Sunday, August 16, 2015
How to Expense Employee Stock Options (3 Steps)
Debit 'Compensation Expense' and credit 'Additional Paid-In Capital for Stock Options' to record granting the stock options. The expense should be matched to the work completed. In our example, debit 'Compensation Expense' $50,000 and credit 'Additional Paid-In Capital for Stock Options' $50,000. Repeat this entry for each year. The amount is $50,000 instead of $150,000 because the stock options are for three years of compensation, so $150,000 divided by 3 years equals $50,000 per year.

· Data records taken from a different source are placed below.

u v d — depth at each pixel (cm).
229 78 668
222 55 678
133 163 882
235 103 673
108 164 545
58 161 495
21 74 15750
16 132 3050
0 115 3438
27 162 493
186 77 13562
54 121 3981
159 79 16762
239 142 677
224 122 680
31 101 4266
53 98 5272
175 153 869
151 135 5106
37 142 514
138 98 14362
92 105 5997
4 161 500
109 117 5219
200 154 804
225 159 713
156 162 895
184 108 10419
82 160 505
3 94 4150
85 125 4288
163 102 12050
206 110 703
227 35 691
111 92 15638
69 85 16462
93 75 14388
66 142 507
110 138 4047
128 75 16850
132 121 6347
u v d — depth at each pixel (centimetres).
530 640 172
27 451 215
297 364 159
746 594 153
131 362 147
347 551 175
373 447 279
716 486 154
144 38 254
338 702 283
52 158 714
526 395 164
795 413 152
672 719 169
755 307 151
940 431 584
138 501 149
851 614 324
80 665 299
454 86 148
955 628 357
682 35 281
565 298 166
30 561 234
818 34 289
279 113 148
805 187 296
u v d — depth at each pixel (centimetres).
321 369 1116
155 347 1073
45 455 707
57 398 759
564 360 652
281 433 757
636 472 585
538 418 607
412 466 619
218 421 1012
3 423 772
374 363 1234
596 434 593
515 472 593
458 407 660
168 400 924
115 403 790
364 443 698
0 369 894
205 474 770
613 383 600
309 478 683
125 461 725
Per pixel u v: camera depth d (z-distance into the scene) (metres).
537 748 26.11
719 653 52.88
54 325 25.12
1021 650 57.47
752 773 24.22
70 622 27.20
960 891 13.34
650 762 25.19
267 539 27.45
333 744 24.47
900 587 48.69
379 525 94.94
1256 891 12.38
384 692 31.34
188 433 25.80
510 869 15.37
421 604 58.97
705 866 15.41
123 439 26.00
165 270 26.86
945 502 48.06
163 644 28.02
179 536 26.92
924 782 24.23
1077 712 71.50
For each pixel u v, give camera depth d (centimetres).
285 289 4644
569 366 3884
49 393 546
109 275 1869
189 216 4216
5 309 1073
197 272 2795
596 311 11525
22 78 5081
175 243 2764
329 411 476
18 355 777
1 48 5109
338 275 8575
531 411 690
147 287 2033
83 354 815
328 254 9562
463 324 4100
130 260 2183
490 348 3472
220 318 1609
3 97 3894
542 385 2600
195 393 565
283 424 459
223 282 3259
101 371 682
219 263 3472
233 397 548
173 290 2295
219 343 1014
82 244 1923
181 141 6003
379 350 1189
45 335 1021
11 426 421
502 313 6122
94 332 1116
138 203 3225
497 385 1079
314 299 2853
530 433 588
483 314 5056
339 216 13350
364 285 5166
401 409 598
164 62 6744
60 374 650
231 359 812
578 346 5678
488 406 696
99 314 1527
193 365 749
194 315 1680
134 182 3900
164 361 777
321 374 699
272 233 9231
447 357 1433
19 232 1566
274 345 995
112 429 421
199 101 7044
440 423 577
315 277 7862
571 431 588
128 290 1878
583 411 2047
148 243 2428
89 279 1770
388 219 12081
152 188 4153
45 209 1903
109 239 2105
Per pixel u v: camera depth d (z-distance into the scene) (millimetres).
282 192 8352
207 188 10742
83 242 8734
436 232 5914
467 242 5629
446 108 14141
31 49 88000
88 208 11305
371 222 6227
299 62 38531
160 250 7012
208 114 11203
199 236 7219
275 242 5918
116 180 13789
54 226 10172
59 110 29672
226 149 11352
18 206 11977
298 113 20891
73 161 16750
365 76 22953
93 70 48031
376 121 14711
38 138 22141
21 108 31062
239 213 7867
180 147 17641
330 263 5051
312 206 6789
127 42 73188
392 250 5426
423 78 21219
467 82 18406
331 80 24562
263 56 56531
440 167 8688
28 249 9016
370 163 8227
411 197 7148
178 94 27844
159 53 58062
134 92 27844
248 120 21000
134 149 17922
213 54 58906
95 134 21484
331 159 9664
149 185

Record the journal entry for exercising the stock option, if they are exercised. Debit 'Cash Received' and 'Additional Paid-In Capital for Stock Options.' 'Cash Received' equals the amount of cash received for the stock, $500,000 in the example and 'Additional Paid-In Capital for Stock Options' equals the amount first recorded, $150,000 in the example. Credit 'Common Stock' by the par value times the number of stock issued, $50,000 in the example, and 'Additional Paid-in Capital in Excess of Par' by the amount needed to balance the journal entry, $600,000 in the example.
Record the journal entry to record the expiration of the options if they expire. Debit 'Additional Paid-In Capital for Stock Options,' $50,000 in the example, and credit 'Additional Paid-In Capital for Expired Stock Options,' $50,000.